From looking at the convex shape of the linear regression cost function, it shows that for any value of w, changing the value of b to the optimal value of b(value of b at the global minimum) would decrease the cost. However I can think of many cases where this would not be true, for example:

Training Examples:
x1 = 5, y1 = 25
x2 = 10, y2 = 50

The values for w and b where the cost would be the lowest is w = 5, b = 0.
If the value of w and b is 0, the cost is 75 for the two training examples, but if we keep w the same and bring the value of b up to 20, away from its optimal value, the cost would be 35, which does not follow what the graph displayed in the videos shows.
Can anyone explain how this works?

Hi @adam_wilkes

The optimal b for a given w minimizes the cost function along the b -dimension but doesn’t guarantee it reaches the global minimum of the whole function unless w is also optimal.

Hope this answers your question! Feel free to ask if you need further help.

You have to optimize both w and b simultaneously.


I meant using this image, it shows that changing the values of b away from what would be the optimal value of b(in this case 0) always increases the value cost function, no matter the value of w, however with the example I provided earlier I was confused as to how that could be possible, as changing the value of b away from its optimal value decreased the cost in that scenario.

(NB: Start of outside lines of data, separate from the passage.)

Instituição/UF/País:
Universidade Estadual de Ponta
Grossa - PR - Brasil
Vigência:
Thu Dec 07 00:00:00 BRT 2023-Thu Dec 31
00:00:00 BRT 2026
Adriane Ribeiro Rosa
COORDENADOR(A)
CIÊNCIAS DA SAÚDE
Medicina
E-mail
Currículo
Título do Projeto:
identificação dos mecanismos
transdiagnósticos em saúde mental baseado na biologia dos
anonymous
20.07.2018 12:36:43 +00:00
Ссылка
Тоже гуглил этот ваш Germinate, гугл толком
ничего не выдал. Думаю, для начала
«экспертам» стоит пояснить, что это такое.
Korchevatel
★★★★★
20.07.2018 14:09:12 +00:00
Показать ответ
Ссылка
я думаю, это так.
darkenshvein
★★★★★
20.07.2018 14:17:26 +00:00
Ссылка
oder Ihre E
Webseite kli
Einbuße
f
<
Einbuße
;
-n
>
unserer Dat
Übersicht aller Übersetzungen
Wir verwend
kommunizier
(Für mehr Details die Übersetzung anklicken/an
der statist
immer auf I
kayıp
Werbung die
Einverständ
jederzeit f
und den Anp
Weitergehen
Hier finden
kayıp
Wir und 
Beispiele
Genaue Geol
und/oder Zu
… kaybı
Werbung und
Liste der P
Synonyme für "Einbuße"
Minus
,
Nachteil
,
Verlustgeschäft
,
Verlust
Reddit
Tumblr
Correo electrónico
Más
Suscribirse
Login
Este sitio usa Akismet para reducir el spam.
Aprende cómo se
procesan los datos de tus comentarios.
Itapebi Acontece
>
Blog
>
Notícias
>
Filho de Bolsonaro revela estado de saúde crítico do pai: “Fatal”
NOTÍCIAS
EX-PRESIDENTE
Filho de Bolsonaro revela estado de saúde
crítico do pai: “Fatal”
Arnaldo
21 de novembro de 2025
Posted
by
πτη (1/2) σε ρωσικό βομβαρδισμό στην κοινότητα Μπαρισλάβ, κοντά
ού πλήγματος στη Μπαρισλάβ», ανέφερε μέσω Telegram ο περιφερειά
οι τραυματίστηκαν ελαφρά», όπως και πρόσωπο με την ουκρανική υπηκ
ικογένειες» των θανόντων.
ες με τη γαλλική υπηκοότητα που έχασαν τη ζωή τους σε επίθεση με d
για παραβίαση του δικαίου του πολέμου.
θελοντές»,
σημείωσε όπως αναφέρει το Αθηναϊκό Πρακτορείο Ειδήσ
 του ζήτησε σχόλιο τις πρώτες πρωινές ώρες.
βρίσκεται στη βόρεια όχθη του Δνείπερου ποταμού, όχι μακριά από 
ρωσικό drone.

Hope my question is more clear.

I do not think that is true. The curve is bowl shaped - starting at the minimum, every direction you move along the curve increases the cost value.

And from every point on the curve, there is a direct path (down the gradients) that leads to the minimum cost.

@adam_wilkes, it may be easier to see using a contour map. For example, in this contour map:

Screenshot 2024-08-01 at 6.25.17 PM

you can see that for a given w, the value of b that gives the smallest cost is a different b than the value of b at the overall minimum for the whole function. The shape is still a bowl, but the minimum cost for the part of the bowl you’re slicing through at any given w will not necessarily be at the same b as it is at the global optimum.

You can play around with the optional cost function lab to experiment with the graphs to see how this can vary with different values.

2 Likes